**Page-level text extractions**

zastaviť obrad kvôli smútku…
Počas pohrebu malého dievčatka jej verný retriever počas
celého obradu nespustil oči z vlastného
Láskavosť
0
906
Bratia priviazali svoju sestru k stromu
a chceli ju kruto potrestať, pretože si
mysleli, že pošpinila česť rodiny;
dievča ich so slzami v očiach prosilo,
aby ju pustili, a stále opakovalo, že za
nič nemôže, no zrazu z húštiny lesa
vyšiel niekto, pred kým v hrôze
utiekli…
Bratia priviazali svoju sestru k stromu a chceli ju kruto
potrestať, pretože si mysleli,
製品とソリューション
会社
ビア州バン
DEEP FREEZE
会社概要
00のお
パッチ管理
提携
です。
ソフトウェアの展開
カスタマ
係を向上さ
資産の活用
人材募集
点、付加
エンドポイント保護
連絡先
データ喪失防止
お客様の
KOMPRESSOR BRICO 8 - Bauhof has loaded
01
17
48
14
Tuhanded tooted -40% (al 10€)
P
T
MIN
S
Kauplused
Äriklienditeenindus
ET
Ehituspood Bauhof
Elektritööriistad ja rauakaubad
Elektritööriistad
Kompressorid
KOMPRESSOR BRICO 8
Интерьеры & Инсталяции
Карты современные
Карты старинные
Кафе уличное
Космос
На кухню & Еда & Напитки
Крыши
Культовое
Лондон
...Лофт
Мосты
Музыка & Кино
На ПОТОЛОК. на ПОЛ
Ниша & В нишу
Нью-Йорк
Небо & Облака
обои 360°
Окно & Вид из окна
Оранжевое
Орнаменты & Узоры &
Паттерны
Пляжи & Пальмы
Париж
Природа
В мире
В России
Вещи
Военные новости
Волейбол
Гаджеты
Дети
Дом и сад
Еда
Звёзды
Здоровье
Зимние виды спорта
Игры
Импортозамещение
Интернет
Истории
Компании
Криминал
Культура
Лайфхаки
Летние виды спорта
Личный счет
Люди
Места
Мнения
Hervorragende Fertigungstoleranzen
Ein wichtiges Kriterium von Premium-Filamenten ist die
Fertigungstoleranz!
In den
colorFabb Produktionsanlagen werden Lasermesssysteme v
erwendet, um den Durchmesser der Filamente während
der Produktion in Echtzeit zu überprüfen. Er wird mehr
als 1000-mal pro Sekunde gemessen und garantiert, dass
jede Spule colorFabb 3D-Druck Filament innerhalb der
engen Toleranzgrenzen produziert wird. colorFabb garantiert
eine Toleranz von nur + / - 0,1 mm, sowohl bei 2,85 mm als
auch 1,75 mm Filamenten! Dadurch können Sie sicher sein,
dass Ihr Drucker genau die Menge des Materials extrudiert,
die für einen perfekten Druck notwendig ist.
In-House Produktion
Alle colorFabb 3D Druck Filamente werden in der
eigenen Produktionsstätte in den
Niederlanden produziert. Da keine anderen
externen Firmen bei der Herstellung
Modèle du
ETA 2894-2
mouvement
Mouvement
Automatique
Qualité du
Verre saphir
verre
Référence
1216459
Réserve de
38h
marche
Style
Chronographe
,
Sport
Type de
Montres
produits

==

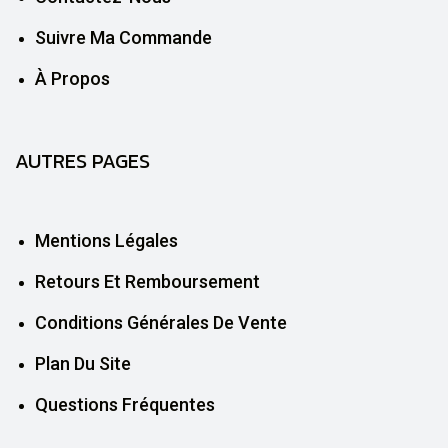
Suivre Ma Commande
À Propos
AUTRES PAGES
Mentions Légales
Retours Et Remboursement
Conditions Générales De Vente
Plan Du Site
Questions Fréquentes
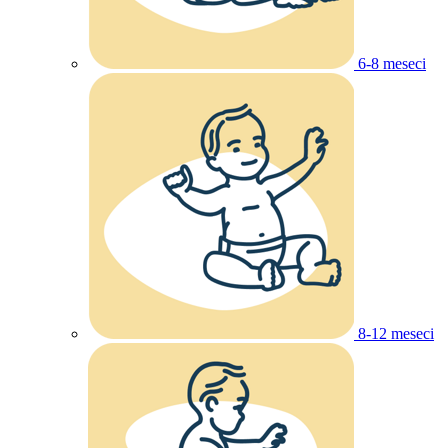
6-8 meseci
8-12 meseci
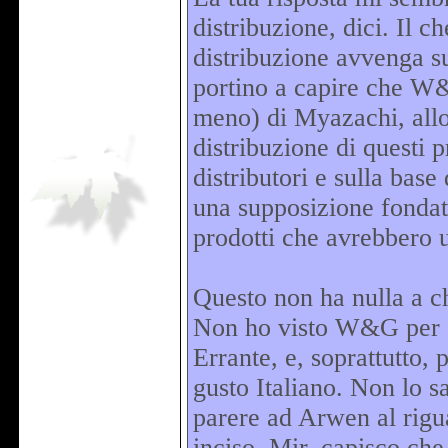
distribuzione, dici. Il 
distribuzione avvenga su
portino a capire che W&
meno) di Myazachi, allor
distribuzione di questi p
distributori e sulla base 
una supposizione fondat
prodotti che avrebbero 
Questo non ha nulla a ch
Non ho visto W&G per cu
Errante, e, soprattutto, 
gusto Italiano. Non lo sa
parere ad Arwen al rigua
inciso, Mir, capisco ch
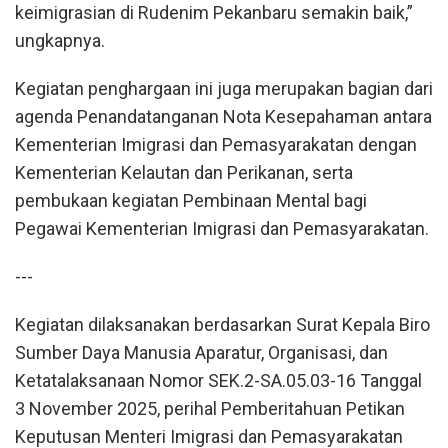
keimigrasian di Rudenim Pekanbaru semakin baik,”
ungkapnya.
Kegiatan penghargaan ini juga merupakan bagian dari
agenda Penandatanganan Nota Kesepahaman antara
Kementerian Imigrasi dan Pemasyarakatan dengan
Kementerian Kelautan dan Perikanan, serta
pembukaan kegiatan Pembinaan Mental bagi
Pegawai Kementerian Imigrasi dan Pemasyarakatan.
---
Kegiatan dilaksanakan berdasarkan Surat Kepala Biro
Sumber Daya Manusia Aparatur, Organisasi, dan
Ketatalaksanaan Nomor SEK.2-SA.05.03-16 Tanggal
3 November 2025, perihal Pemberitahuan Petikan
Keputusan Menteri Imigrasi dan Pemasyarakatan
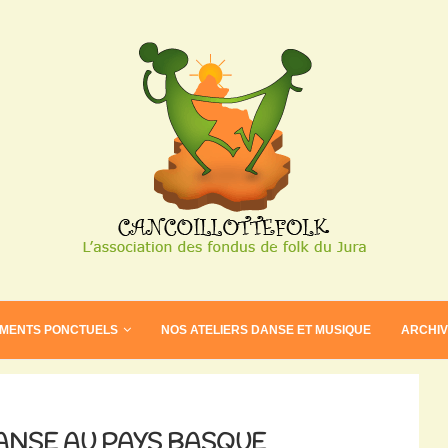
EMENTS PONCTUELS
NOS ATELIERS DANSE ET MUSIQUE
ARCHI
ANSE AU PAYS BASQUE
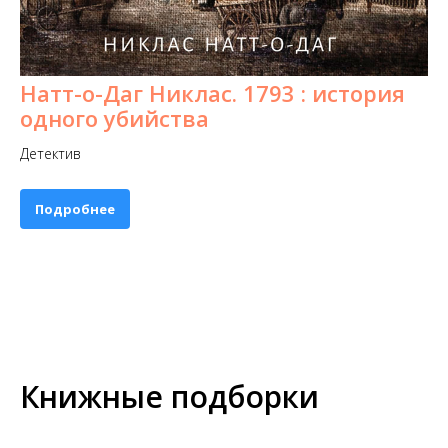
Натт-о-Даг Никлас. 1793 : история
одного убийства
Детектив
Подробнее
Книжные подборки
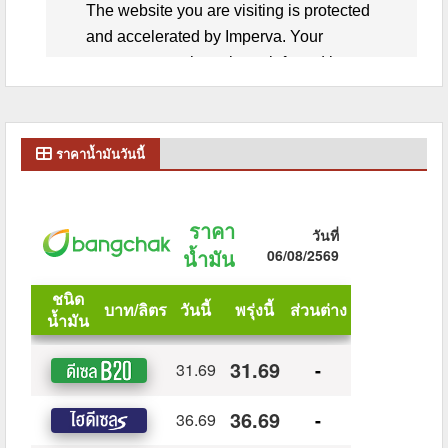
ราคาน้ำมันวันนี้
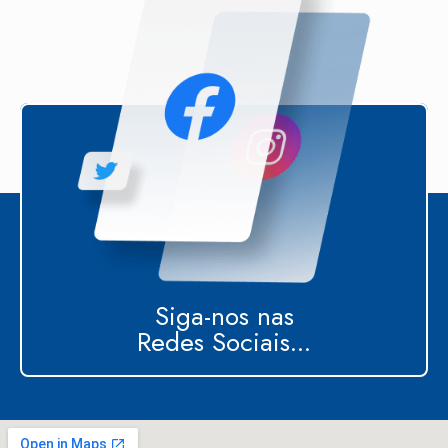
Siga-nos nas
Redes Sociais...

--

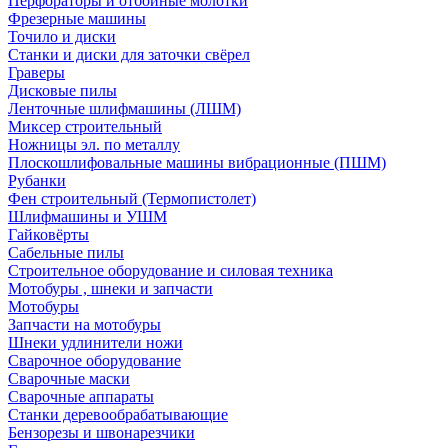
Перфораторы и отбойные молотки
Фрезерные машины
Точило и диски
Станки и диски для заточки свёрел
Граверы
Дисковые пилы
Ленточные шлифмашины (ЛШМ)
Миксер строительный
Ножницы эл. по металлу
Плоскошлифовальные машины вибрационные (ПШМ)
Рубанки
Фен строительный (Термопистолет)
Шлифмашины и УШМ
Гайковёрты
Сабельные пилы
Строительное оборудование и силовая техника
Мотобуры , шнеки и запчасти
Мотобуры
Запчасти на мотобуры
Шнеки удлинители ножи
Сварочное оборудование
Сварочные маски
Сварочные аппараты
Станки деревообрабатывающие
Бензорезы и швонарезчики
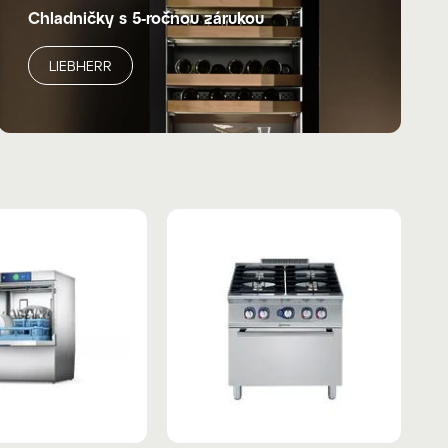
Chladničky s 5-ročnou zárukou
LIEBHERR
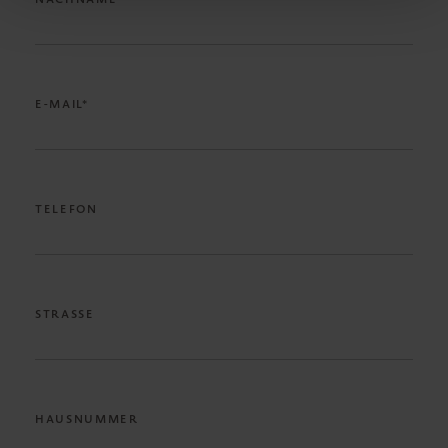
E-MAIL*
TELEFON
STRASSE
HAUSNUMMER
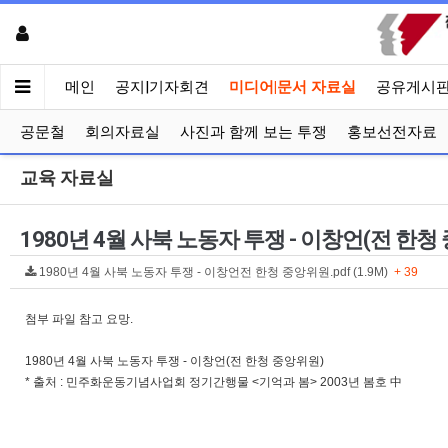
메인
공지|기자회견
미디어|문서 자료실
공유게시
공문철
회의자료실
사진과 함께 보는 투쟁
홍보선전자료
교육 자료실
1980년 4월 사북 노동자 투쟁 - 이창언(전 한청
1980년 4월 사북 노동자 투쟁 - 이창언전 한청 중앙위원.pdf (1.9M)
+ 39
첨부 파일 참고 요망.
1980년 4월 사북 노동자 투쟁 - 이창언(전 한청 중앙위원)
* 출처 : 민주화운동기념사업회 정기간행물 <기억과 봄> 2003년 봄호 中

**What to do**
Would you output, from the records above, exactly the run of lines that starts at the line containing "zastaviť obrad kvôli smútku…" and ends at the line containing "nič nemôže, no zrazu z húštiny lesa", and only that run?

**Your solution**
zastaviť obrad kvôli smútku…
Počas pohrebu malého dievčatka jej verný retriever počas
celého obradu nespustil oči z vlastného
Láskavosť
0
906
Bratia priviazali svoju sestru k stromu
a chceli ju kruto potrestať, pretože si
mysleli, že pošpinila česť rodiny;
dievča ich so slzami v očiach prosilo,
aby ju pustili, a stále opakovalo, že za
nič nemôže, no zrazu z húštiny lesa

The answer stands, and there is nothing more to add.